• **Liste des consignes**
1. Recopiez fidèlement le passage de l'article sur la densification urbaine qui commence aux mots "MAIRES DES GRANDES" et se termine par "la densification urbaine.".
2. Traduisez en anglais cette phrase de l'article sur la densification urbaine : « Pour désigner ce parti pris, les spécialistes parlent de densification. »
3. Prolongez l'article sur la densification urbaine en reprenant juste après sa dernière phrase.

• **Texte cité**

---*---

MAIRES DES GRANDES VILLES : LE PARI POLITIQUE A HAUT RISQUE DE LA DENSIFICATION URBAINE / Les Echos 20 juillet 2021
Les maires partisans de la densification urbaine seront-ils les victimes politiques de la lutte contre l’artificialisation lors des municipales de 2026 ? C’est un risque qui ne peut être balayé d’un revers de main tant l’étalement urbain semble, au bout du compte, plus facilement admis que la densification urbaine.
Economiser le foncier, éviter que les villes ne s’étendent à perte de vue, tenter de limiter le recours à la voiture en privilégiant des constructions en milieu déjà urbanisé… Sur le papier tout le monde ne peut être que d’accord. Mais il ne suffit pas de vouloir user du foncier avec parcimonie. Encore faut-il trouver le moyen de construire autrement pour répondre à la demande d’une population qui augmente, de couples qui se séparent, de ménages qui veulent des logements plus spacieux…
Si il devient beaucoup plus difficile de construire en plein champ, il va donc bien falloir privilégier un habitat un peu plus élevé ou un peu plus resserré. Et le faire en ville. Pour désigner ce parti pris, les spécialistes parlent de densification. Le mot fait peur au point que les élus se gardent bien de l'utiliser et que les architectes comme les urbanistes tentent d’en relativiser la portée en différenciant "densité réelle" et "densité perçue". Pour eux, aucun doute, il est possible de réaliser une densité urbaine plus acceptable que celle des grandes cités d’après-guerre. La preuve ? Paris est une des villes les plus denses du monde sans que les Parisiens s'en plaignent. Mais les mentalités évoluent et c'est sans doute moins vrai aujourd'hui qu'hier.

---*---

• **Matériel**
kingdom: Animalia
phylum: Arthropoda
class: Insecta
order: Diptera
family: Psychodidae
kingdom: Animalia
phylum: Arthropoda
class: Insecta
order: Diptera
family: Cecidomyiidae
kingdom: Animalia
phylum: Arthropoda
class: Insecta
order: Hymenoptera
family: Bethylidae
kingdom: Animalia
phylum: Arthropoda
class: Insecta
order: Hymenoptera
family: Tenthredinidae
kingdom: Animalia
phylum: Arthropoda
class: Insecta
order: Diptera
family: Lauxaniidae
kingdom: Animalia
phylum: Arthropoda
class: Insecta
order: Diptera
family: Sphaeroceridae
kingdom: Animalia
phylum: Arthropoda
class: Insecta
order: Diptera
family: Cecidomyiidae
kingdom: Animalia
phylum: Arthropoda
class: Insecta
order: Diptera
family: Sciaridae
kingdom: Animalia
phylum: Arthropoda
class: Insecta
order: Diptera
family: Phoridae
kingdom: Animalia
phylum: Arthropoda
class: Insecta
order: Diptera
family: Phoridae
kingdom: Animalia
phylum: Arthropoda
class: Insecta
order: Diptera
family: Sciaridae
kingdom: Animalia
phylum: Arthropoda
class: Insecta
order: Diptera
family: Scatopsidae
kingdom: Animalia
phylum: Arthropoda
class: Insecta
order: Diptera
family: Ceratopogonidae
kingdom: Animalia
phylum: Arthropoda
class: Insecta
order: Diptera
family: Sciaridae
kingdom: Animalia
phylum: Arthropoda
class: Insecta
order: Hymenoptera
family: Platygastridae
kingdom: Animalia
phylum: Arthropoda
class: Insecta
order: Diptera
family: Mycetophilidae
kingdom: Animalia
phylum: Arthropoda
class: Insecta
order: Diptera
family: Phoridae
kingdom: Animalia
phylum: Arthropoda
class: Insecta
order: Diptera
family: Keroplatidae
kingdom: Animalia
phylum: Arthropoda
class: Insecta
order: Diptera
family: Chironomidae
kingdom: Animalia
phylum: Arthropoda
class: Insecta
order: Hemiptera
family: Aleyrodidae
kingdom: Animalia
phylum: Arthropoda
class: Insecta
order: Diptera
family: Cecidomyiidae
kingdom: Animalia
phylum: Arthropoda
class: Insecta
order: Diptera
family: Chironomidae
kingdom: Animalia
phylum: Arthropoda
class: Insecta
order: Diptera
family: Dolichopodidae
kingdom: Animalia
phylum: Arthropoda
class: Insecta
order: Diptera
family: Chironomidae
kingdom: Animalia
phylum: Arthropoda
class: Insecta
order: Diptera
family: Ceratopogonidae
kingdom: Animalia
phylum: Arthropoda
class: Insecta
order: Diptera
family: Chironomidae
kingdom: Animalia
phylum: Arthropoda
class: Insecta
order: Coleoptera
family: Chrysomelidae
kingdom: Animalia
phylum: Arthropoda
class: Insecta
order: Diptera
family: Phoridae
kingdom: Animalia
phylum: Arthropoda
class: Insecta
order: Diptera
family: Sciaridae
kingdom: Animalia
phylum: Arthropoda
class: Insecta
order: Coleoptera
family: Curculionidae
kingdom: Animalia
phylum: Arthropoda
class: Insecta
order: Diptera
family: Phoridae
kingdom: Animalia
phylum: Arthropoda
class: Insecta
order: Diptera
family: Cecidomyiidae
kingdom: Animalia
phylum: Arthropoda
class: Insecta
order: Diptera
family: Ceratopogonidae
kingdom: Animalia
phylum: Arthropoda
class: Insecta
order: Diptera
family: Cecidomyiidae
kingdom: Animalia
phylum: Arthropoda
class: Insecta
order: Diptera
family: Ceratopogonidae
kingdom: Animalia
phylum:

---*---

• **Corrigé**
1.
MAIRES DES GRANDES VILLES : LE PARI POLITIQUE A HAUT RISQUE DE LA DENSIFICATION URBAINE / Les Echos 20 juillet 2021
Les maires partisans de la densification urbaine seront-ils les victimes politiques de la lutte contre l’artificialisation lors des municipales de 2026 ? C’est un risque qui ne peut être balayé d’un revers de main tant l’étalement urbain semble, au bout du compte, plus facilement admis que la densification urbaine.

2. To describe this approach, specialists speak of densification.

3.
Des verts plus partisans de la végétalisation que de la densification
Depuis la pandémie et l’exode provoqué par le premier confinement, le débat sur la densité a redoublé d’intensité et le modèle de la métropole fait l’objet d’un nombre croissant de critiques. Même les écologistes, que l'on aurait imaginé partisans de la densité contre l’étalement urbain, s’opposent à la construction de tours et émettent de sérieuses réserves sur la nécessité qu’il y aurait à « construire la ville sur la ville ». Lors des dernières élections municipales, ils ne sont d’ailleurs pas privés de critiquer le rythme des constructions à leurs yeux trop élevé. Simple calcul politique ? Pas seulement. Car une fois aux manettes, les verts persistent et signent. Nouveau maire de Lyon depuis 2020, Grégory Doucet plaide pour « une densification raisonnable ». Selon lui, « il existe une alternative entre l'immeuble de grande hauteur et la maison individuelle : un immeuble de trois ou quatre étages avec des espaces réservés à la nature ». Élu comme son collègue l’année dernière à la tête de Bordeaux, Pierre Humric, appelle « après des années de bétonisation de la ville où l'on a sacrifié nos derniers espaces de nature », à rendre la ville plus verte, moins minérale.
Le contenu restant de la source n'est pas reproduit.